Written task 1.
List every company named in the offer notice.
Written task 2.
Write out the part of the offer notice that begins at the words "Notice of Offer" and stops after "Amscan Holdings, Inc.".

Excerpted passage.
EX-99.A.5.B 8 y40121exv99waw5wb.htm EX-99.A.5.B: SUMMARY ADVERTISEMENT EX-99.A.5.B
 

 
Exhibit (a)(5)(B)
 
This announcement is neither an offer to purchase nor a solicitation of an offer to sell Shares (as defined below). The Offer (as defined below) is made solely by the Offer to Purchase, dated October 1, 2007 (the “Offer to Purchase”), the related Letter of Transmittal and any amendments or supplements to the Offer to Purchase or Letter of Transmittal and, other than as described below, is being made to all holders of Shares. The Offer is not being made to (nor will tenders be accepted from or on behalf of) holders of Shares in any jurisdiction in which the making or acceptance of the Offer would not be in compliance with the laws of such jurisdiction or any administrative or judicial action pursuant thereto. However, the Purchaser (as defined below) may, in its discretion, take such action as it may deem necessary to make the Offer in any jurisdiction and extend the Offer to holders of Shares in such jurisdiction. In any jurisdiction where securities, blue sky or other laws require the Offer to be made by a licensed broker or dealer, the Offer shall be deemed to be made on behalf of the Purchaser by one or more registered brokers or dealers licensed under the laws of such jurisdiction.
 
Notice of Offer to Purchase for Cash
All Outstanding Shares of
Common Stock
of
Factory Card & Party Outlet Corp.
by
Amscan Acquisition, Inc.
a wholly-owned subsidiary of
Amscan Holdings, Inc.

Data lines.

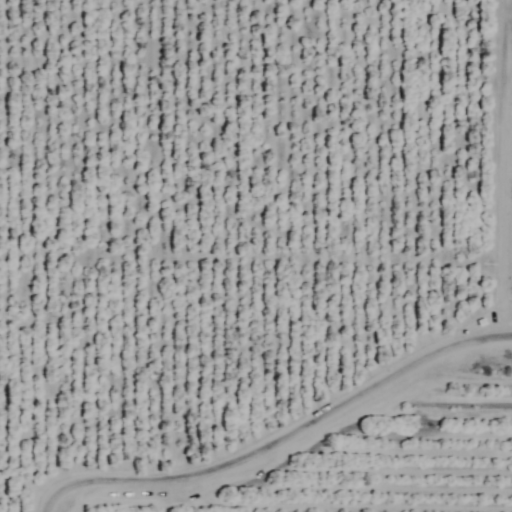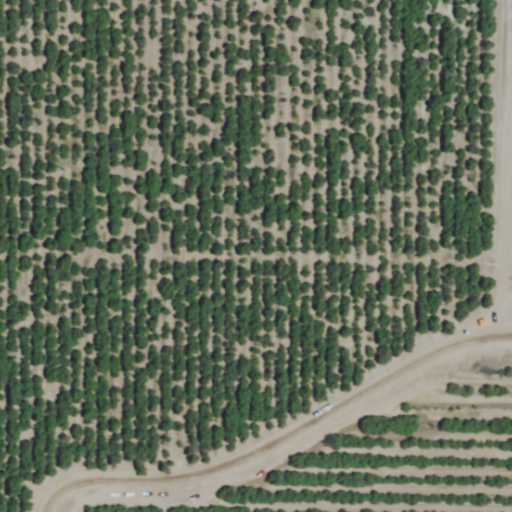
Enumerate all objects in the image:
crop: (256, 256)
road: (281, 440)
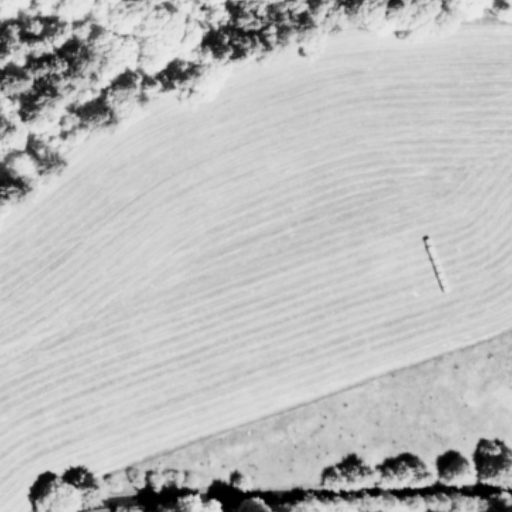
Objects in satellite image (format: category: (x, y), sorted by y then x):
road: (295, 493)
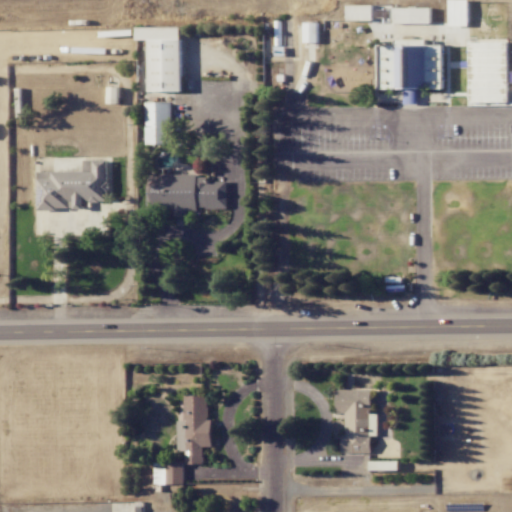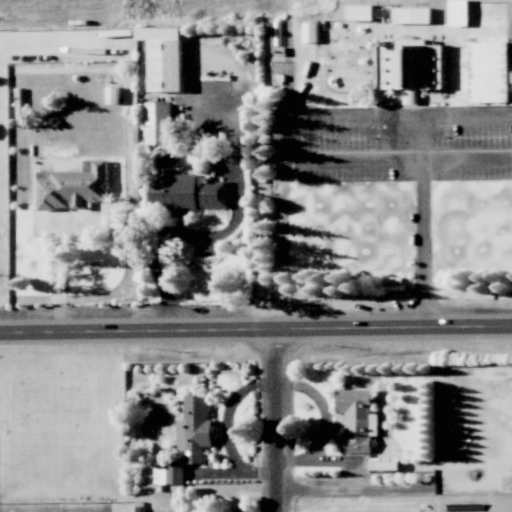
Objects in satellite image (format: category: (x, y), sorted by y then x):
building: (458, 12)
building: (360, 13)
building: (411, 15)
building: (311, 32)
building: (164, 57)
building: (411, 65)
building: (114, 95)
road: (436, 121)
building: (159, 123)
road: (424, 138)
building: (74, 186)
building: (184, 194)
road: (79, 223)
road: (171, 232)
road: (60, 268)
road: (255, 325)
road: (277, 418)
building: (357, 420)
building: (195, 428)
building: (169, 473)
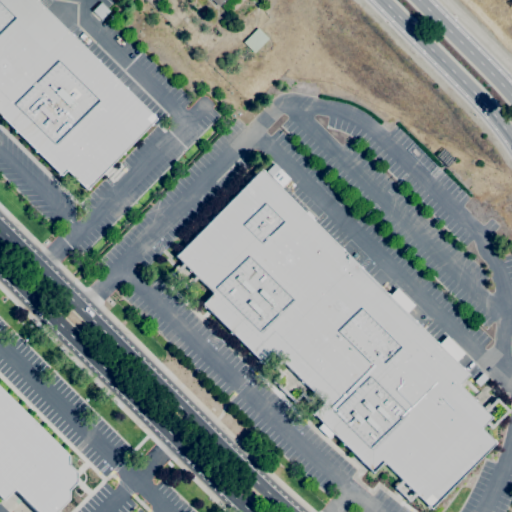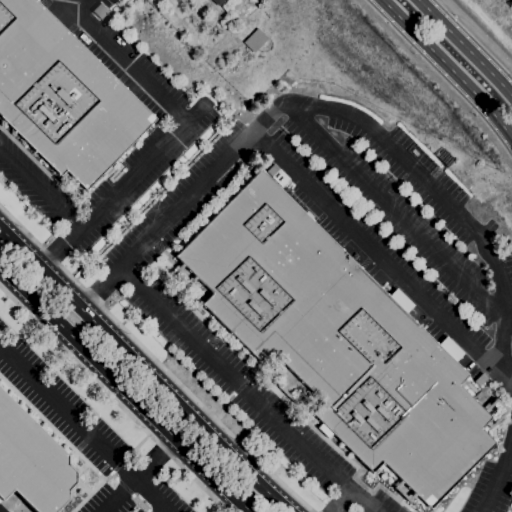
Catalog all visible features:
building: (215, 1)
road: (67, 2)
building: (217, 2)
building: (100, 10)
building: (254, 33)
road: (478, 34)
road: (465, 48)
road: (123, 62)
road: (451, 69)
building: (61, 95)
building: (62, 95)
building: (277, 175)
road: (122, 188)
road: (39, 193)
road: (393, 209)
road: (383, 258)
road: (506, 333)
building: (337, 339)
building: (338, 340)
road: (156, 360)
road: (144, 371)
building: (480, 379)
road: (124, 389)
road: (114, 399)
road: (86, 427)
building: (30, 461)
building: (30, 462)
road: (137, 475)
road: (341, 502)
road: (164, 509)
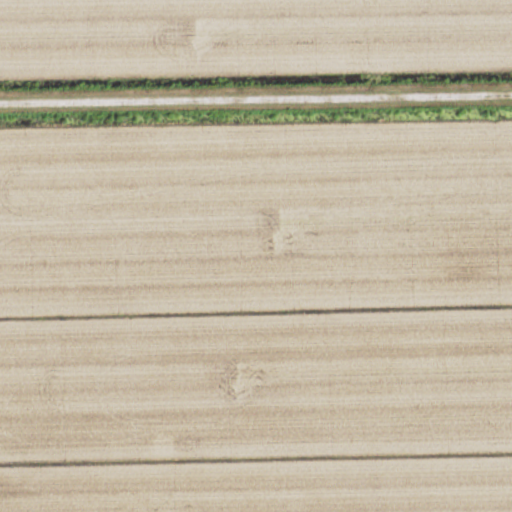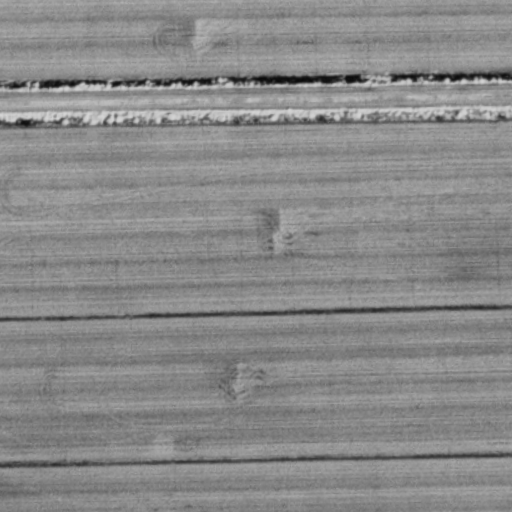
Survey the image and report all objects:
crop: (249, 37)
crop: (257, 318)
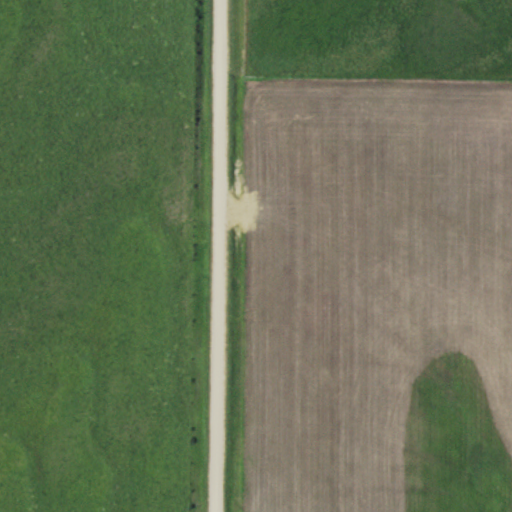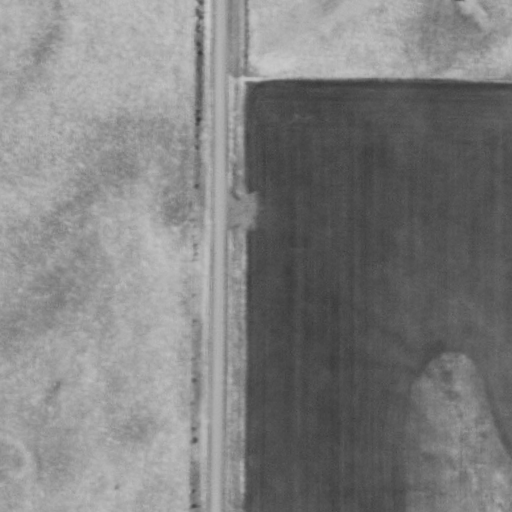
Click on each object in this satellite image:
road: (218, 256)
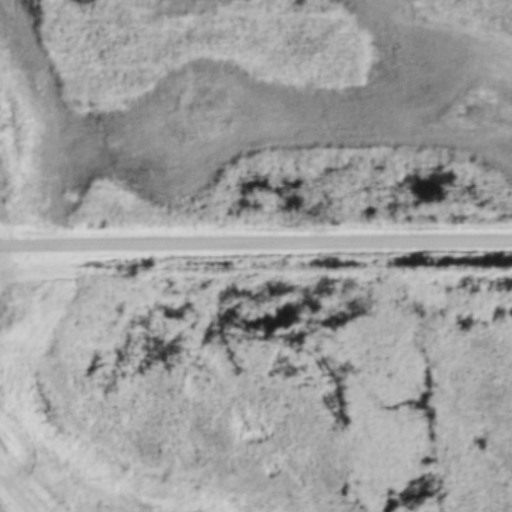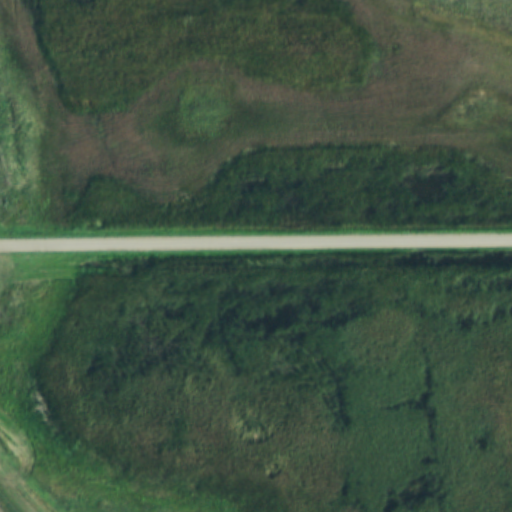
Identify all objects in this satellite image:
road: (256, 245)
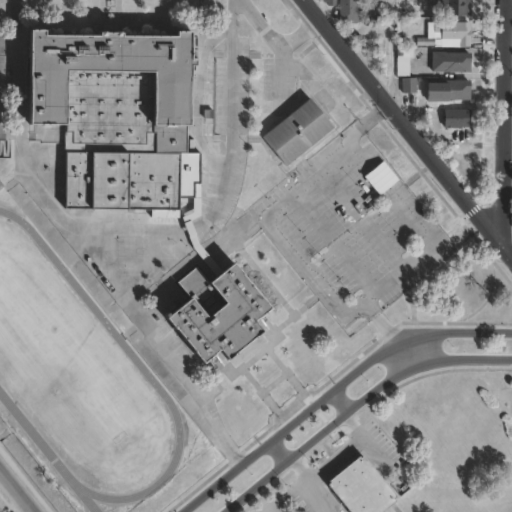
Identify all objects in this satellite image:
building: (326, 2)
building: (451, 6)
building: (452, 7)
building: (347, 11)
building: (349, 12)
building: (445, 32)
building: (446, 33)
road: (273, 38)
road: (386, 53)
building: (449, 61)
building: (450, 62)
building: (401, 65)
building: (407, 84)
building: (408, 86)
building: (447, 89)
building: (447, 90)
building: (111, 110)
building: (115, 114)
building: (456, 117)
building: (452, 118)
building: (294, 130)
road: (401, 130)
building: (296, 131)
road: (506, 135)
road: (327, 164)
parking lot: (350, 227)
road: (129, 228)
road: (393, 278)
building: (217, 311)
building: (217, 312)
road: (390, 334)
road: (157, 341)
track: (77, 379)
road: (333, 389)
road: (355, 405)
park: (410, 450)
building: (359, 486)
building: (360, 487)
road: (15, 492)
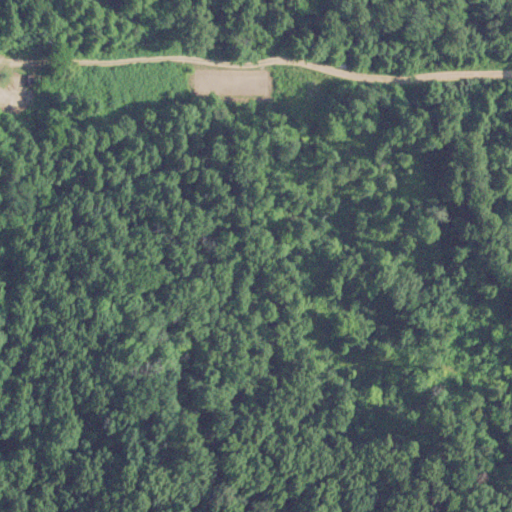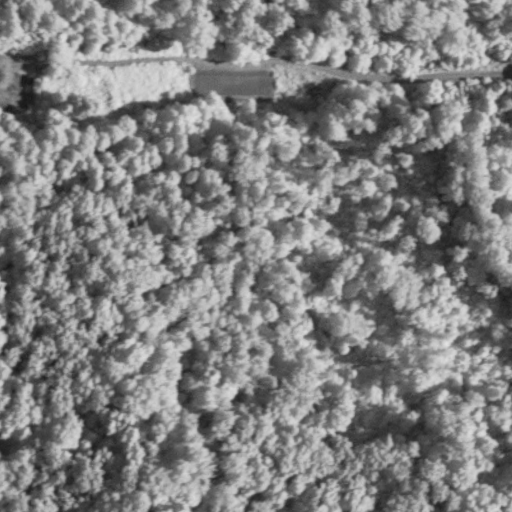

Full solution 1.
Factory Card & Party Outlet Corp.
Amscan Acquisition, Inc.
Amscan Holdings, Inc.

Full solution 2.
Notice of Offer to Purchase for Cash
All Outstanding Shares of
Common Stock
of
Factory Card & Party Outlet Corp.
by
Amscan Acquisition, Inc.
a wholly-owned subsidiary of
Amscan Holdings, Inc.